Another way to spice up product recommendations is enlisting human brand experts, who communicate in real-time with online shoppers about their needs. A human who loves your brand and empathizes with your customers doesn’t just find the quickest fix. They ask you about your style preferences, past shopping experiences, work, and social life, tailoring their recommendations to those specific needs and iterating on them based on feedback. Unlike most machines, humans understand how to dive deep into the customer’s desires, build empathy for their experience, and offer a curated mix of products engineered not just to satisfy but to delight.
When you go on an eCommerce site, you expect suggestions for products related to your purchases. For example, if you own a Nespresso machine and need to replenish your filter supply, a standard eCommerce site would likely show you capsules or replacement parts for your machine below the buy box. This is eCommerce 101.
But how could a brand be sure the hypothetical customer needs these items? As useful as algorithms are, it takes human conversations to fully deliver the impactful cross-sells and upsells that round out a purchase. Human brand experts that interact with customers online are able to look at the big picture, asking smart questions and sharing in-depth advice to help customers get the most out of their purchases.
Let’s go back to our winter wedding dress shopper example. Like an in-store associate, a human brand expert wouldn’t just mechanically recommend dresses that are similar to what the shopper’s already buying. The expert would identify the customer’s need for a velvet shawl to keep out the cold and recommend swapping out stiletto heels for more outdoor-friendly footwear.

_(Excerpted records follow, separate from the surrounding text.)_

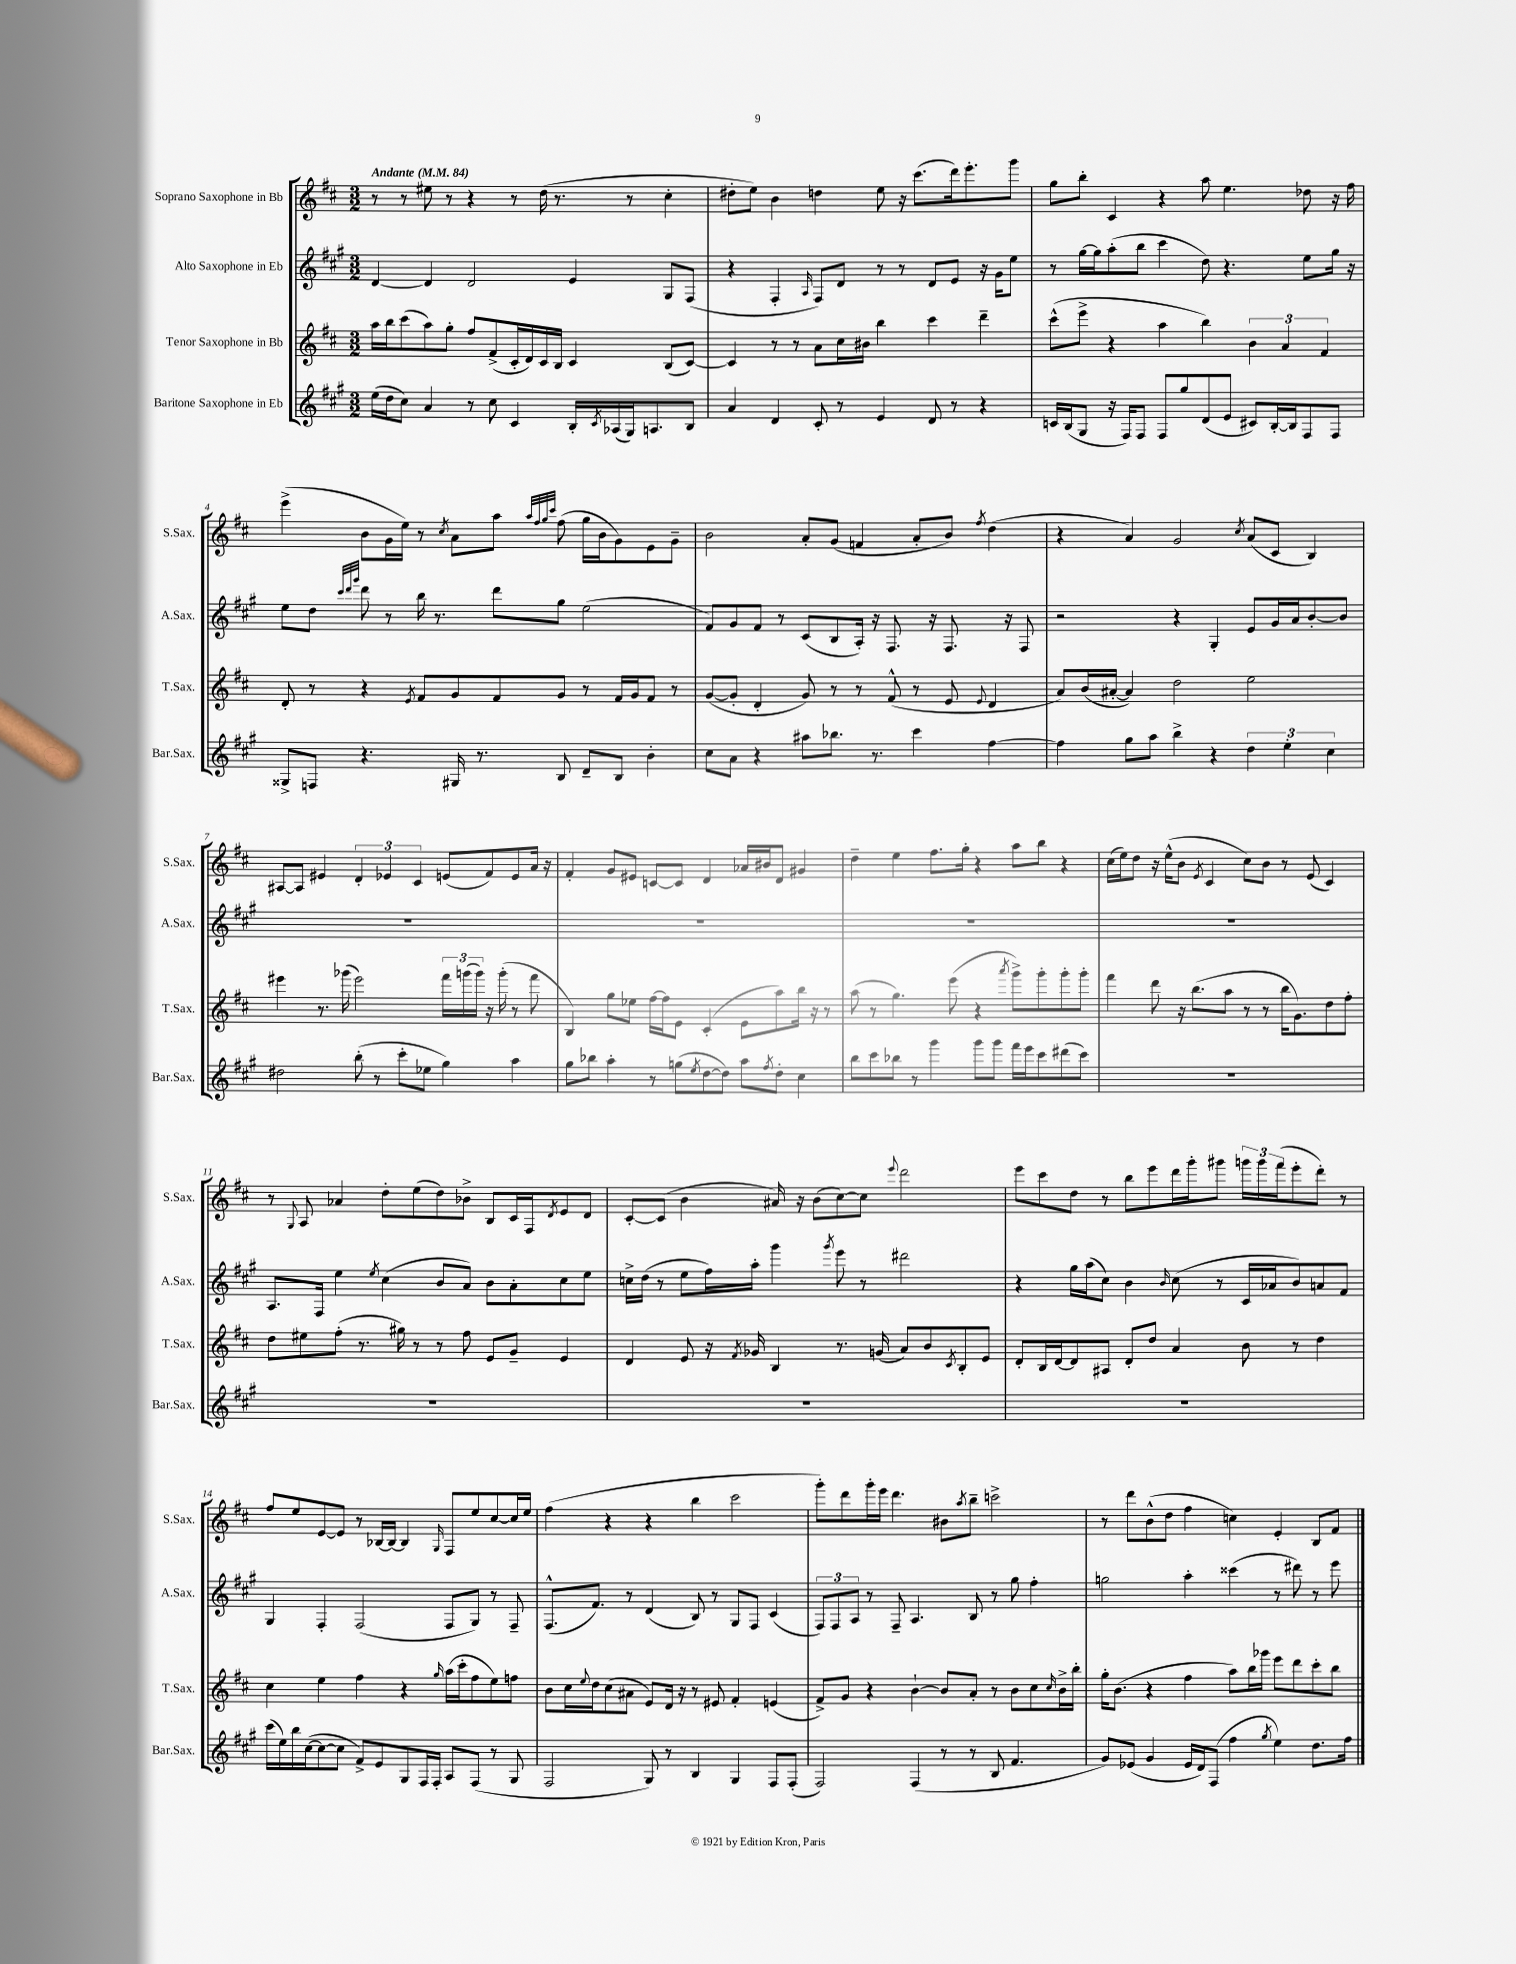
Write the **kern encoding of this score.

**kern	**kern	**kern	**kern
*staff4	*staff3	*staff2	*staff1
*clefG2	*clefG2	*clefG2	*clefG2
*k[f#c#g#]	*k[f#c#]	*k[f#c#g#]	*k[f#c#]
*M3/2	*M3/2	*M3/2	*M3/2
*MM84	*MM84	*MM84	*MM84
(16ee	16aa	[4d	8r
16dd	16bb	.	.
8cc#)	(8ccc#	.	8r
4a	8aa)	4d]	8ee#
.	8gg'	.	8r
8r	8ff#	2d	4r
8cc#	(8f#^	.	.
4c#	16c#'	.	8r
.	16d)	.	.
.	16c#	.	(16dd
.	16B	.	8.r
16B'	4c#	4e	.
8qc#	.	.	.
(16A-	.	.	.
16G#)	.	.	8r
8.A	.	.	.
.	(8B	8G#	4cc#'
8B	[8c#)	(8F#	.
=	=	=	=
4a	4c#]	4r	8dd#'
.	.	.	8ee)
4d	8r	4F#'	4b
.	8r	.	.
.	.	16qqA	.
8c#'	8a	8F#)	4dd
8r	16cc#	8d	.
.	16b#	.	.
4e	4bb	8r	8ee
.	.	8r	16r
.	.	.	(8.ccc#
8d	4ccc#	8d	.
8r	.	8e	16ddd)
.	.	.	8.eee'
4r	4ddd~	16r	.
.	.	16g#	.
.	.	8ee	8ggg
=	=	=	=
16c	(8ccc#^^	8r	8gg
(16B	.	.	.
8G#	8eee^	[16gg#	8bb'
.	.	16gg#]	.
16r	4r	(8aa'	4c#
16F#)	.	.	.
8F#	.	8bb	.
8F#	4aa	4ccc#	4r
8gg#	.	.	.
(8d	4bb)	8dd)	8aa
8e	.	4.r	4.ee
8c#)	6b	.	.
[16B'	.	.	.
.	6a	.	.
16B]	.	.	.
8F#	.	8ee	8dd-
.	6f#	.	.
8F#	.	16gg#	16r
.	.	16r	16ff#
=	=	=	=
8G##^	8d'	8ee	(4eee^
8F	8r	8dd	.
.	.	32qqccc#	.
.	.	32qqddd	.
.	.	32qqggg#	.
4.r	4r	8ddd	8b
.	.	8r	16g
.	.	.	16ee)
.	8qe	.	.
.	8f#	16bb	8r
.	.	8.r	.
.	.	.	8qcc#
16G#	8g	.	8a
8.r	.	.	.
.	8f#	8ddd	8aa
.	.	.	32qqaa
.	.	.	32qqff#
.	.	.	32qqgg
.	.	.	32qqccc#
8B	8g	8gg#	(8ff#
8d~	8r	(2ee	16gg
.	.	.	16b
8B	16f#	.	8g)
.	16g	.	.
4b'	8f#	.	8e
.	8r	.	8g~
=	=	=	=
8cc#	([8g	8f#)	2b
8a	8g']	8g#	.
4r	4d'	8f#	.
.	.	8r	.
8aa#	8g)	(8c#	8a'
8.bb-	8r	8B	(8g
.	8r	16A')	4f
8.r	.	16r	.
.	(8f#^^	8.F#	.
4ccc#	8r	.	8a'
.	.	16r	.
.	8e	8.F#	8b)
.	8qqe	.	8qff#
[4ff#	4d	.	(4dd
.	.	16r	.
.	.	8F#	.
=	=	=	=
4ff#]	8a)	2r	4r
.	(16b	.	.
.	[16a#'	.	.
8gg#	4a#])	.	4a)
8aa	.	.	.
4bb^	2dd	4r	2g
4r	.	4G#'	.
.	.	.	8qcc#
6dd	2ee	8e	(8a
.	.	16g#	8c#
6ee'	.	.	.
.	.	16a	.
.	.	[8b'	4B)
6cc#	.	.	.
.	.	8b]	.
=	=	=	=
2dd#	4eee#	1.r	[8A#
.	.	.	8A#]
.	8.r	.	4e#
.	(16ggg-	.	.
(8bb'	2eee#)	.	6d'
8r	.	.	.
.	.	.	6e-
8ccc#'	.	.	.
.	.	.	6c#
8ee-	.	.	.
4gg#)	24fff#	.	(8e
.	(24ggg	.	.
.	24ggg)	.	.
.	16r	.	8f#)
.	(16ggg'	.	.
4aa	8r	.	8e
.	8fff#	.	16a
.	.	.	16r
=	=	=	=
8gg#	4B)	1.r	4f#'
8bb-	.	.	.
4aa'	8gg	.	8g
.	8ee-	.	8e#
8r	[16ff#	.	[8c
.	16ff#]	.	.
(8gg	8e	.	8c]
8qee	.	.	.
[8dd	(4c#'	.	4d
8dd])	.	.	.
8aa	8e	.	16a-
.	.	.	16b#
8qff#	.	.	.
8dd'	8aa)	.	8d
4cc#	16bb	.	4g#
.	16r	.	.
.	8r	.	.
=	=	=	=
8bb	(8aa	1.r	4dd~
8ccc#	8r	.	.
8bb-	4.gg)	.	4ee
8r	.	.	.
4ggg#	.	.	8.ff#
.	(8eee	.	.
.	.	.	16gg'
8ggg#	4r	.	4r
8ggg#	.	.	.
.	8qaaa	.	.
16fff#	8ggg^)	.	8aa
16eee	.	.	.
8ccc#	8ggg'	.	8bb
(8ddd#	8ggg'	.	4r
8ccc#)	8ggg'	.	.
=	=	=	=
1.r	4fff#	1.r	(16cc#
.	.	.	16ee)
.	.	.	8dd
.	8ddd	.	16r
.	.	.	(16ee^^
.	16r	.	8b
.	(8.bb	.	.
.	.	.	8qe
.	.	.	4c#
.	8aa	.	.
.	8r	.	8cc#)
.	8r	.	8b
.	16bb	.	8r
.	8.g)	.	.
.	.	.	(8e
.	8dd	.	4c#)
.	8ff#'	.	.
=	=	=	=
1.r	8dd	8.A	8r
.	.	.	8qqG
.	8ee#	.	8A
.	.	16F#	.
.	(8ff#'	4ee	4a-
.	8.r	.	.
.	.	8qee	.
.	.	(4cc#	8dd'
.	16gg#)	.	.
.	8r	.	(8ee
.	8r	8b	8dd)
.	8ff#	8a)	8b-^
.	8e	8b	8B
.	8g~	8a'	16c#
.	.	.	16F#
.	.	.	8qd
.	4e	8cc#	8e
.	.	8ee	8d
=	=	=	=
1.r	4d	16cc^	[8c#'
.	.	(16dd	.
.	.	8r	(8c#]
.	8e	8ee	4b
.	16r	16ff#)	.
.	8qf#	.	.
.	16g-	16aa'	.
.	4B	4ggg#	16a#)
.	.	.	16r
.	.	.	(8b
.	.	8qggg#	.
.	8.r	8eee	[8cc#)
.	.	8r	8cc#]
.	(16g	.	.
.	.	.	8qqeee
.	8a)	2ddd#	2ddd
.	8b	.	.
.	8qc#	.	.
.	8B'	.	.
.	8e	.	.
=	=	=	=
1.r	8d'	4r	8eee
.	16B	.	8ccc#
.	[16d	.	.
.	8d]	16gg#	8dd
.	.	(16aa	.
.	8A#	8cc#)	8r
.	8d'	4b	8bb
.	8dd	.	8eee
.	.	16qqb	.
.	4a	(8cc#	16ddd
.	.	.	16ggg'
.	.	8r	8ggg#
.	8b	16c#	24ggg
.	.	.	24ggg
.	.	16a-	.
.	.	.	(24fff#
.	8r	8b)	8eee'
.	4dd	8a	8ddd')
.	.	8f#	8r
=	=	=	=
(16ccc#	4cc#	4G#	8ff#
16ee)	.	.	.
16bb	.	.	8ee
([16cc#	.	.	.
8cc#_	4ee	4F#'	[8e
8cc#]	.	.	8e]
8f#^)	4ff#	(2F#	8r
8e	.	.	[16B-
.	.	.	16B-_
8G#	4r	.	4B-]
16F#	.	.	.
16F#'	.	.	.
.	16qqgg	.	16qqG
8A	(16aa	8F#	8F#
.	16ccc#'	.	.
(8F#	8ff#	8G#)	8ee
8r	8ee)	8r	[8cc#
8G#	8ff	8F#~	16cc#]
.	.	.	16ee
=	=	=	=
2F#	8b	(8.F#^^	(4ff#
.	16cc#	.	.
.	8qqee	.	.
.	16dd	8.f#)	.
.	(8cc#	.	4r
.	8a#	8r	.
8G#)	8e)	(4d	4r
8r	16d	.	.
.	16r	.	.
4B	8r	8B)	4bb
.	8e#	8r	.
4G#	4f#'	8G#	2ccc#
.	.	8F#	.
8F#	(4e	(4c#	.
(8F#'	.	.	.
=	=	=	=
2F#)	8f#^)	12F#)	8ggg')
.	.	12F#	.
.	8g	.	8ddd
.	.	12A	.
.	4r	8r	16ggg'
.	.	.	16eee
.	.	8F#~	4.ddd
(4F#	[4b`	4.A	.
8r	8b]	.	8b#
.	.	.	8qaa
8r	8a'	8B	8bb~
8B	8r	8r	2ccc^
4.f#	8b	8gg#	.
.	8cc#	4ff#'	.
.	16qqcc#	.	.
.	16b^	.	.
.	16bb'	.	.
=	=	=	=
8g#)	16gg'	2gg	8r
.	(8.b	.	.
(8e-	.	.	8ddd
4g#	4r	.	(8b^^
.	.	.	8dd
16e-	4ff#	4aa'	4ff#
16d)	.	.	.
(8F#	.	.	.
4ff#	8aa)	(4ccc##	4cc)
.	16bb	.	.
.	16ggg-	.	.
8qgg#	.	.	.
4ee)	8eee	8r	4e'
.	8ddd	8ddd#)	.
8.dd	8ccc#'	8r	8B
.	8bb	8eee	8f#
16ff#	.	.	.
==	==	==	==
*-	*-	*-	*-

That’s the superpower of humans — intuitive suggestions paired with thoughtful explanations.
Human brand experts don’t just suggest logically related products; they offer granular problem-solving recommendations that explicitly tie to the customer’s individual concerns. This reinforces the customer’s feeling that the brand or retailer is going above and beyond to take care of them as an individual instead of offering rote suggestions.
Delightful eCommerce that gives the feel of a premium experience — like what you’d experience at a physical luxury retail store — goes beyond curating relevant products. It’s about pairing a shopper with another human so they can have an insightful conversation that digs into the why behind their shopping experience. Great clienteling takes empathy and thoughtful collaboration that AI tools alone can’t yet achieve.
Anyone can make their eCommerce site efficient. But efficiency on its own doesn’t cultivate loyalty, let alone spark joy for customers. You’re not going to call up your friend to gush over run-of-the-mill product recommendations that popped up under a buy box. But, you’ll be more than eager to talk to your friend about that online apparel expert who helped you look like a million bucks for that winter wedding.
In short, efficiency is great, but it’s not enough. The task for brands and retailers is to foster an online shopping experience that is both convenient and delightful. And, ultimately, streamlining the number of clicks it takes to complete a purchase is easy. But going against the grain by bringing people back into online shopping to facilitate memorable human interactions? That’s what disrupts eCommerce monotony — and fuels growth, not just savings.